Ce n’est qu’assez
récemment que l’on a commencé à découvrir timidement l’œuvre de David Vogel, un
auteur en langue hébraïque qu’Aharon Appelfeld considère comme l’un des auteurs
majeurs du XXème siècle.
Il faut dire que la vie
de Vogel fut tourmentée. Né dans une petite ville de l’actuelle Ukraine en
1891, il sera exposé à un brassage de langues et de cultures. Installé à
Vilnius, il émigrera d’abord à Vienne puis s’installera à Paris, après être
passé entre autres par la Palestine, où il sera arrêté pour être ensuite déporté
à Auschwitz et y mourir en 1944.
Retrouvé par hasard dans
un fond de manuscrits d’auteurs en langue hébraïque à Tel Aviv en 2010,
« Romance viennoise » vient de faire l’objet d’une traduction et
parution en langue française aux Editions de l’Olivier.
Inspiré de la propre
expérience de l’auteur qui avait vécu une relation adultère avec une femme
mariée dans sa jeunesse à Vienne, « Romance viennoise » nous met sur
les traces et nous plonge dans la vie d’un jeune homme de dix-huit ans tout juste
arrivé de Pologne et venu s’abreuver et s’étourdir, pour apprendre la vie et la
dévorer à pleines dents, dans ce qui est alors la capitale européenne
artistique et intellectuelle de ce début du vingtième siècle.
Ce qui caractérise ce
jeune homme, outre sa soif de vivre, est une indéniable intelligence, doublée
d’un sens aigu de l’à-propos et de la répartie et d’une capacité à observer et
à absorber.
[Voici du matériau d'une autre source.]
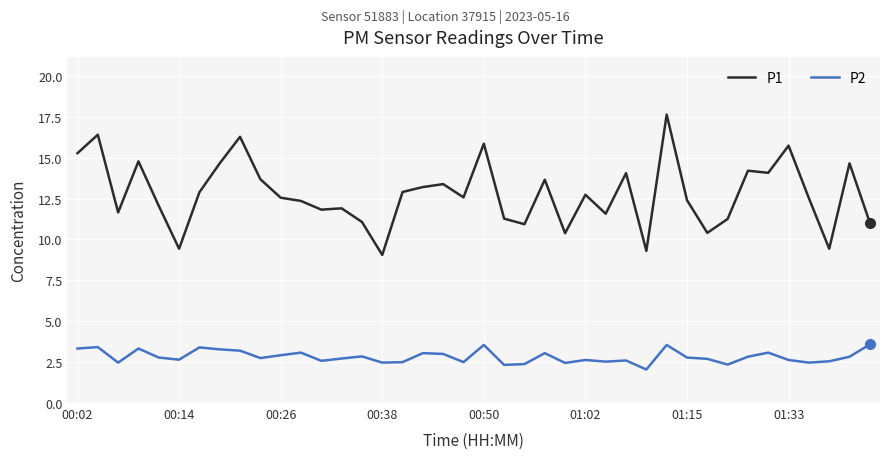

What is the difference between the maximum and minimum values in the P1 series?

8.6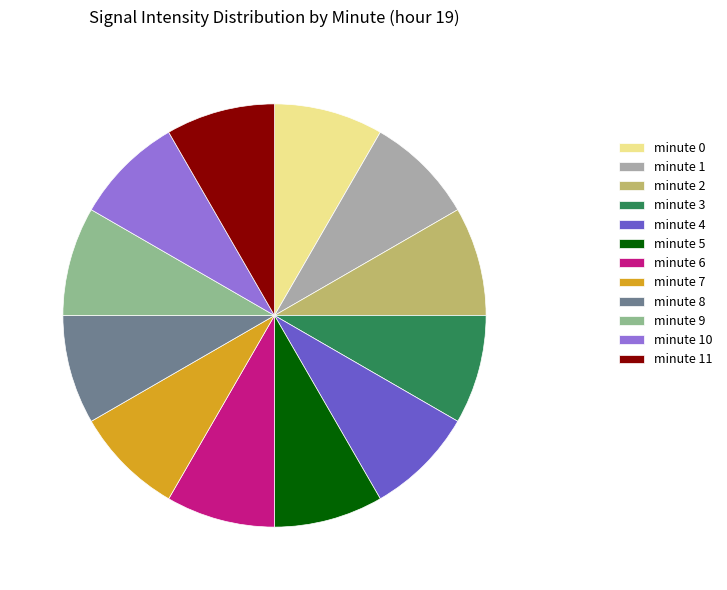

Is it true that minute 5 is 14% of the pie?

False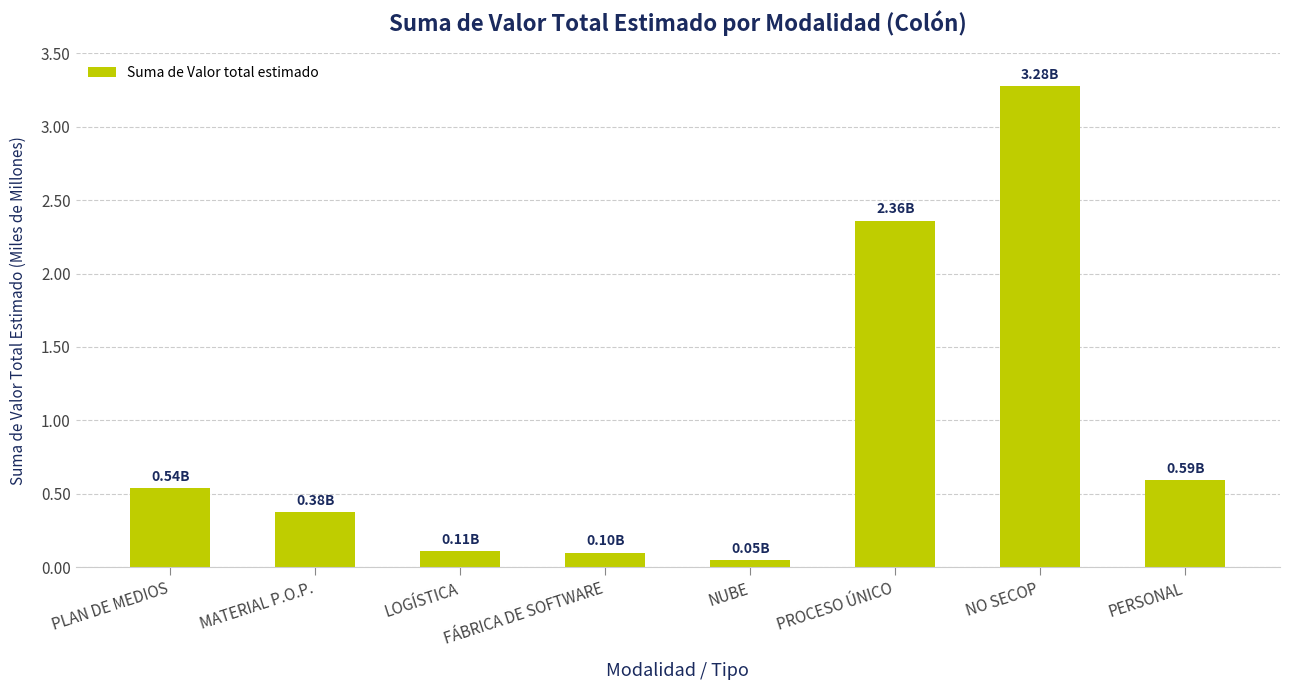

What is the change in value from PROCESO ÚNICO to NO SECOP?

+0.9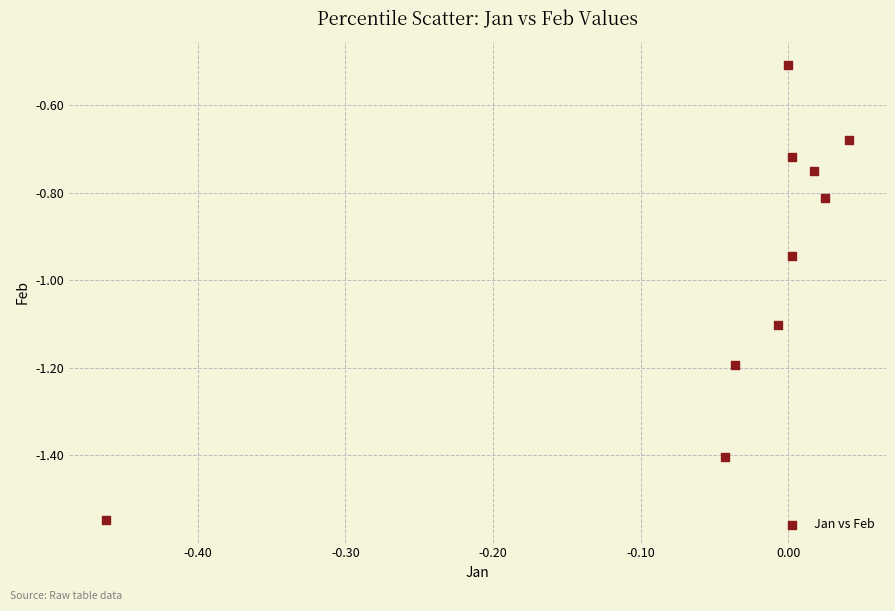

What is the range of X values (max minus min)?

0.5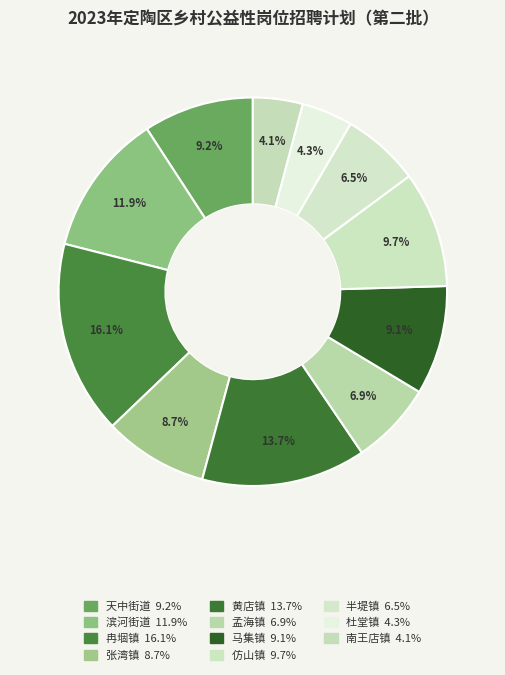

Rank the categories by value from lowest to highest.

南王店镇, 杜堂镇, 半堤镇, 孟海镇, 张湾镇, 马集镇, 天中街道, 仿山镇, 滨河街道, 黄店镇, 冉堌镇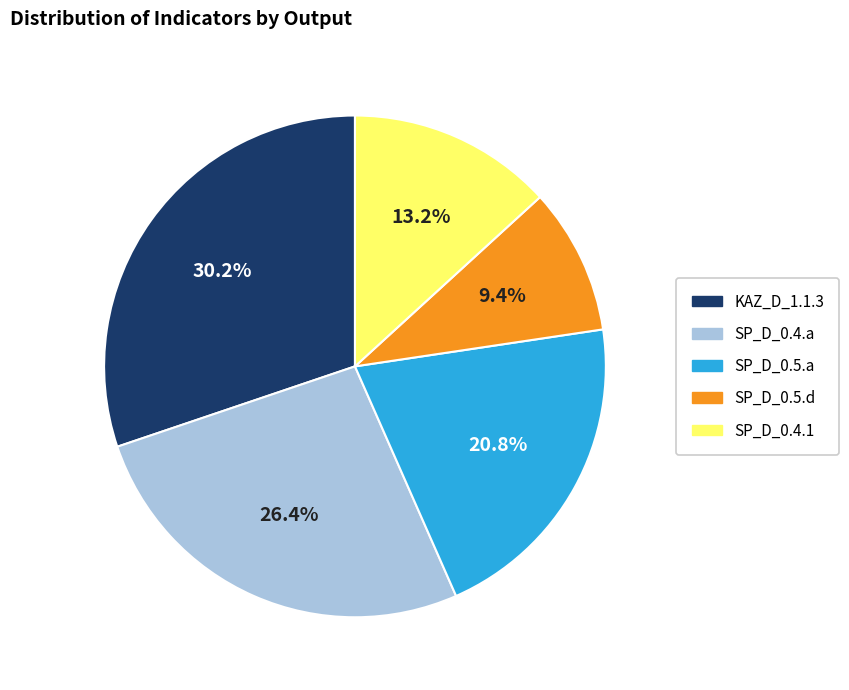

How much of the chart is everything except SP_D_0.5.a?

79.2%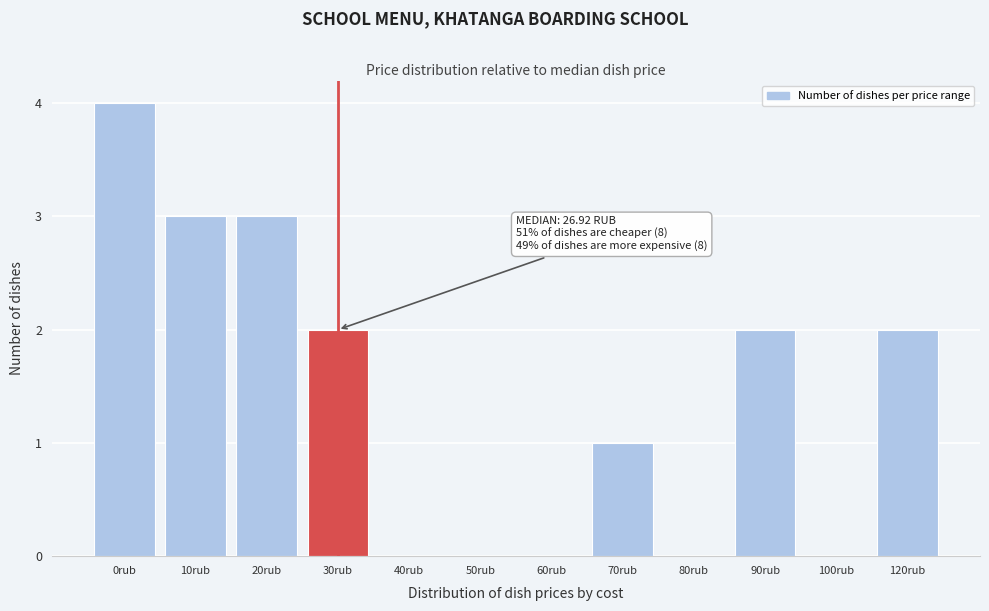

Reading left to right, transcribe all the data shown in this chart.

0rub=4	10rub=3	20rub=3	30rub=2	40rub=0	50rub=0	60rub=0	70rub=1	80rub=0	90rub=2	100rub=0	120rub=2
D’abord plus ou moins pris en charge par une petite communauté
juive qui réunit artistes ratés et paumés en tous genres (un ténor héroïque
sans voix, un anarchiste déprimé, une cohorte d’alcooliques de toutes sortes
etc… ), il sera repéré par l’un des hommes les plus riches de la capitale. Doté
d’une pension et d’ambitions aussi énormes que mal définies, il part à la découverte
d’un monde dont il ignore tout.
Beau comme un jeune dieu,
il fera bien vite la conquête de sa logeuse, une encore belle et assez jeune
femme mariée à la sensualité dévorante et qui s’ennuie fort d’un mari épousé
trop jeune. En même temps qu’il découvre l’abîme et les limites d’une passion
jalouse et de plus en plus vorace, il multiplie les contacts avec la grande
bourgeoisie et l’aristocratie d’un monde qui n’a pas encore été ravagé par deux
conflits mondiaux.
En même temps que le
jeune homme apprend, à marche forcée, brûlant les étapes, à passer du stade
d’un adolescent doué mais inculte à celui d’un homme fait, brillant et
séducteur, la jeune fille de seize ans de sa logeuse s’éveille progressivement
à l’amour, entraînant le jeune homme dans une nouvelle aventure dont les
conséquences pour tous pourraient être encore bien plus considérables.
David Vogel se démarque fortement
avec ce roman des auteurs hébraïques de son temps plus soucieux de commenter la
Bible et de commettre des ouvrages « politiquement corrects » que
d’œuvres de création. Ici, il nous plonge dans la vraie vie. Celle d’une ville
où son personnage principal fait le lien permanent entre deux mondes, celui
d’où il vient et qu’il entend quitter et celui où il travaille à trouver sa
place jouant des atouts qui sont les siens. Un monde dans lequel l’honnêteté
compte pour peu car il vaut mieux être plus malin que les autres pour arriver à
ses fins. Un monde où la douleur infligée aux autres importe peu si elle se
traduit en avantages égoïstes et satisfaction de pulsions. Un monde qui tisse
inéluctablement son auto-destruction à force de cupidité, de fatuité,
d’inégalités de plus en plus insupportables. Un monde en pleine agitation.
Bref, un monde qui, bien que séparé du nôtre de cent ans, ressemble fortement à
celui dans lequel nous nous débattons et dont les soubresauts n’annoncent rien
de bon. Fort d’une langue au pouvoir érotique certain, Vogel commet un roman
d’une grande modernité et quelque peu en avance sur son temps.